Intel Linux engineers have been working on enhancing the NVMe storage performance with today’s high core count processors. Due to situations where multiple CPUs could end up sharing the same NVMe IRQ(s), performance penalties can arise if the IRQ affinity and the CPU’s cluster do not align. There is a pending patch to address this situation. A 15% performance improvement was reported with the pending patch.
The code working its way to the Linux kernel is making the lib/group_cpus.c code CPU cluster-aware. Intel engineer Wangyang Guo explained of the situation with the patch:
“As CPU core counts increase, the number of NVMe IRQs may be smaller than the total number of CPUs. This forces multiple CPUs to share the same IRQ. If the IRQ affinity and the CPU’s cluster do not align, a performance penalty can be observed on some platforms.

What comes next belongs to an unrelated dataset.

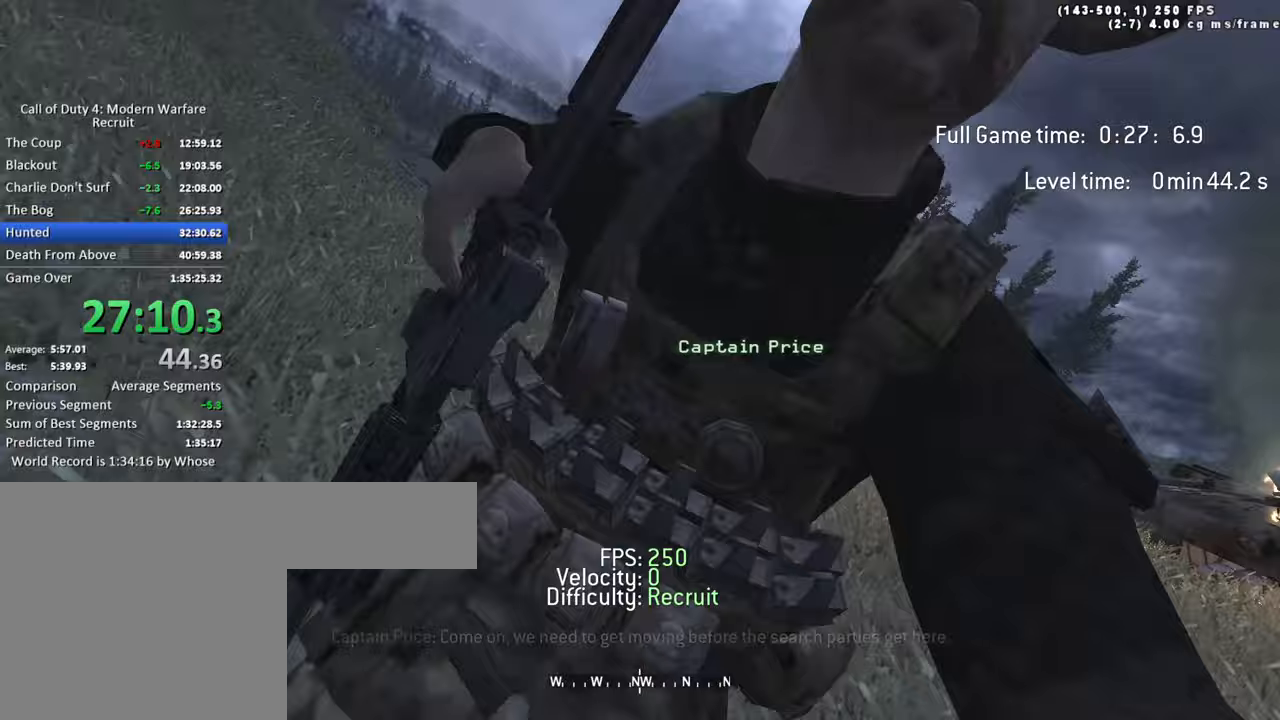
{"keys": ["d", "shift", "w"], "events": [[367, "d", "down"]]}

This patch improves IRQ affinity by grouping CPUs by cluster within each NUMA domain, ensuring better locality between CPUs and their assigned NVMe IRQs.”
On an Intel Xeon E server, this patch improved the well-used FIO benchmark’s libaio random read performance by around 15%. No other performance numbers for other I/O workloads or hardware configurations were provided as part of the patch in Git or on the mailing list besides the lone Xeon E run. It will be interesting to see the impact more broadly on multi-cluster CPUs once this patch is merged to the mainline Linux kernel.
The patch has worked its way into Andrew Morton’s “mm-everything” Git branch as part of the MM code he oversees for the kernel. We’ll see if this 271 line CPU cluster-aware patch manages to make it into next month’s Linux 6.20~7.0 kernel merge window for helping with NVMe performance in these situations.